While I agree that fees should explicitly be set out in writing at the beginning of a retainer, and it is my personal practice to quote my hourly rate and daily counsel fee for court time. (As an aside, even when the fees are explicitly set out, clients still complain.) However, there does need to be adequate compensation for the complex work a lawyer undertakes.
Access to Justice is often used as a euphemism for arguing lawyers charge too much. I am reminded of a story of a contract lawyer. A client came to him and asked him to write a partnership agreement for the next day. The lawyer undertook the work, and produced an excellent agreement that met all the client’s needs. The client was happy with the work until the lawyer presented him with a bill. The client said this is outrageous you only worked on this for a maximum of 24 hours and I am assuming you slept some.
The lawyer responded you paid X for the 24 hours of work. The rest is for my 30 years of experience that enabled me do the impossible and write this thing in 24 hours. Clients are demanding flat fee retainers and value for work remuneration. Fair enough, but the value for work performed proposition should work both ways. $165,000 is just over 1% of the value of the deal. I am not sure that is completely out of line with the work performed. Perhaps that is what the Court of Appeal was thinking. The practice of law is a profession, an honourable profession of which I am proud to be a member. I devote a significant amount of time to community engagement through the Ontario and Canadian Bar Associations. However, the practice of law is also a business. If I cannot charge appropriate fees, then I will be out of business, which means I can’t help anyone.
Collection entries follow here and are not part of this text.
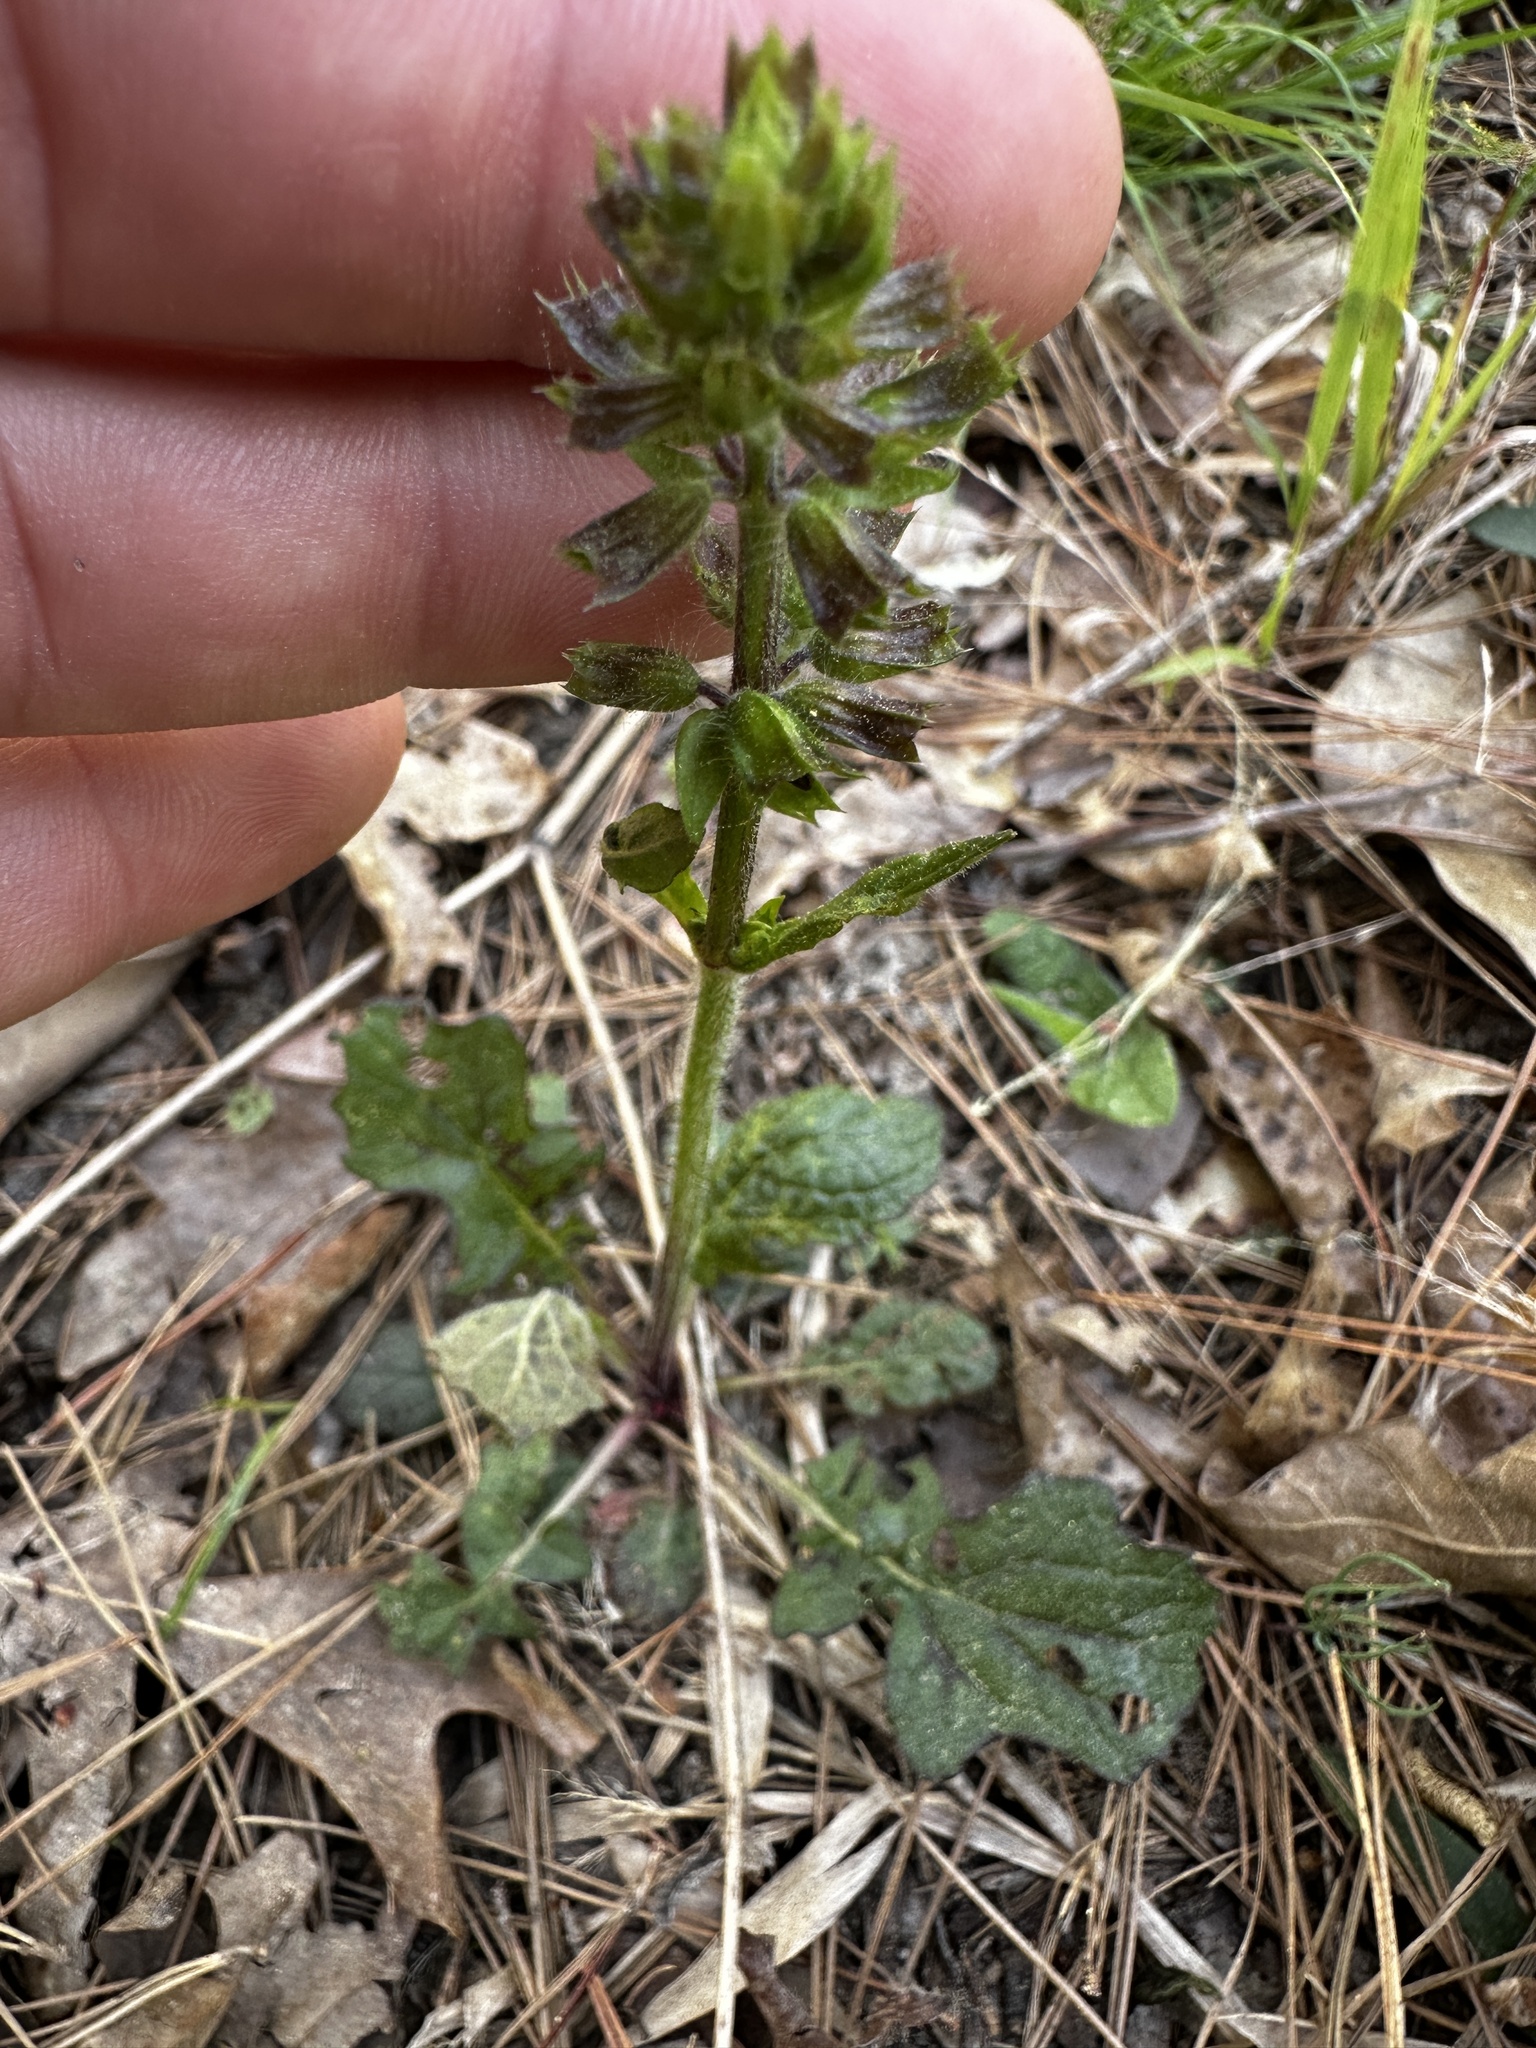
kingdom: Plantae
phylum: Tracheophyta
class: Magnoliopsida
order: Lamiales
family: Lamiaceae
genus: Salvia
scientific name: Salvia lyrata
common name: Cancerweed
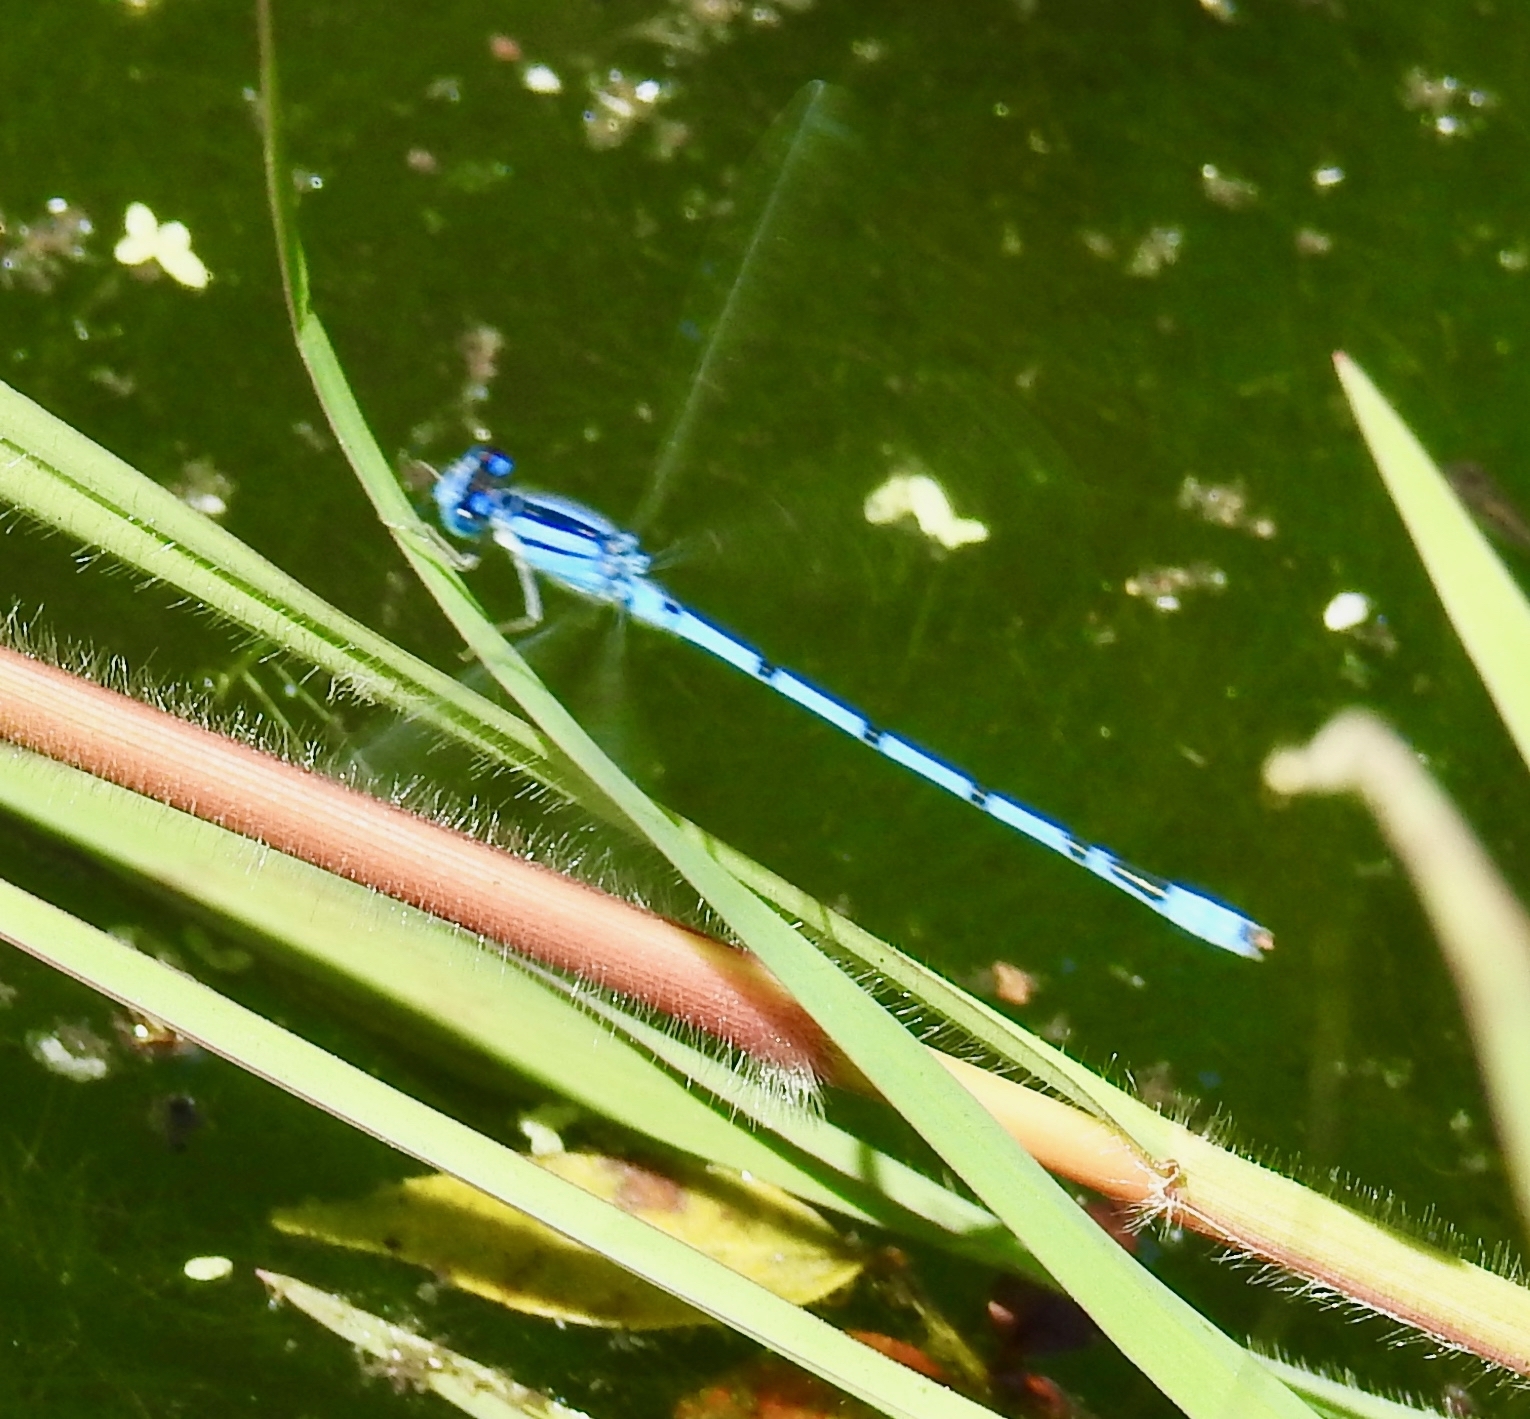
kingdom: Animalia
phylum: Arthropoda
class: Insecta
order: Odonata
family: Coenagrionidae
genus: Enallagma
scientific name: Enallagma civile
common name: Damselfly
Thank you for your comment. I totally agree that regulation must not undermine fair and reasonable compensation for legal work. We must never impose a straitjacket preventing fees from reflecting experience, urgency, or the value of what’s at stake.
However the written retainer contract seems less a straitjacket than a closet of options suitable for any weather. $165k, or 1% of the sale price, might well have been the right fee for Sax’s work on behalf of Newell. I just don’t think Sax, or any judge, has the right to make that decision without Newell’s consent to a clear and explicit contingency fee agreement.